= Richard Hefter =

American writer

Richard Hefter (March 20, 1941 - May 6, 2011) was an American author of books for young children.

==Biography==
Richard Hefter met children's author Jacquelyn Reinach in 1975. He was contracted at the time to write 26 books for the publishers Holt. After the contract expired, he formed a publishing venture, Euphrosyne, with Reinach.

Hefter is known as the creator of Stickybear, the co-creator (with Reinach) and illustrator for the Sweet Pickles library of books, and the writer and illustrator for the Strawberry Library of First Learning. The Sweet Pickles series went on to sell 40 million copies. Hefter described his aim as "trying to help children understand things like shyness, laziness and embarrassment in a humorous way."

In 1982, Hefter formed a computer software company called Optimum Resource. He died in 2011 in Hilton Head Island, South Carolina.

== Works ==
The Strawberry Library of First Learning is a series of books written and illustrated by Hefter. Hefter is known as the creator of Stickybear and as the illustrator for the Sweet Pickles library of books. All of the books in the Strawberry Library have a strawberry depicted somewhere on the cover.
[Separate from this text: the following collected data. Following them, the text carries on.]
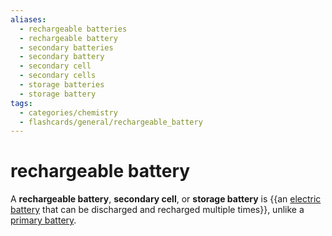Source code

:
 ```yaml
---
aliases:
  - rechargeable batteries
  - rechargeable battery
  - secondary batteries
  - secondary battery
  - secondary cell
  - secondary cells
  - storage batteries
  - storage battery
tags:
  - categories/chemistry
  - flashcards/general/rechargeable_battery
---
```


# rechargeable battery

A __rechargeable battery__, __secondary cell__, or __storage battery__ is {{an [electric battery](electric%20battery.md) that can be discharged and recharged multiple times}}, unlike a [primary battery](primary%20battery.md). <!--SR:!2023-09-11,111,290-->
Many of the books in this series star Stickybear or other anthropomorphic animals.

All were originally published by McGraw-Hill, Grosset & Dunlap, and Optimum Resource.
1. A Noise in the Closet (1974) ISBN 0-07-027802-4
2. The Strawberry Book of Shapes (1977) ISBN 0-88470-021-6
3. One Bear, Two Bears: The Strawberry Number Book (1980) ISBN 0-8374-0951-9
4. The Strawberry Book of Colors (1980) ISBN 0-07-027826-1
5. Some, More, Most (Written By Judy Freudberg and Illustrated by Richard Hefter) ISBN 0-88470-023-2
6. Yes and No: A Book of Opposites ISBN 0-07-027809-1
7. The Strawberry Mother Goose (Written by Lawrence Di Fiori and Illustrated by Richard Hefter) ISBN 0-07-027819-9
8. Noses and Toes: An Up and Down and in and Out Book ISBN 0-88470-006-2
9. An Animal Alphabet ISBN 0-88470-003-8
10. One White Crocodile Smile: A Number Book ISBN 0-448-14404-2
11. Things that Go ISBN 0-448-46809-3
12. The Strawberry Look Book ISBN 0-07-027824-5
13. The Strawberry Word Book ISBN 0-88470-001-1
14. Strawberry Picture Dictionary ISBN 0-07-027806-7
15. Bears at Work ISBN 0-911787-00-3
16. Stickybear Book of Weather ISBN 0-911787-01-1
17. Jobs for Bears (1983) ISBN 0-911787-02-X
18. Watch Out! The Stickybear Book of Safety (1983) ISBN 0-911787-03-8
19. Lots of Little Bears: A Stickbear Counting Book (1983) ISBN 0-911787-04-6
20. Bears Away From Home (1983) ISBN 0-911787-05-4
21. Where is the Bear? (1983) ISBN 0-911787-06-2
22. Neat Feet (1983) ISBN 0-911787-07-0
23. Babysitter Bears (1983) ISBN 0-911787-08-9
24. Fast Food (1983) ISBN 0-911787-09-7

===Other software===
- Fat City (1983), a first-person action game by Hefter and Steve Worthington where the player controls a wrecking ball and needs to destroy a number of buildings within a time limit.
- Old Ironsides (1983), a naval combat game by Hefter and Jack Rice.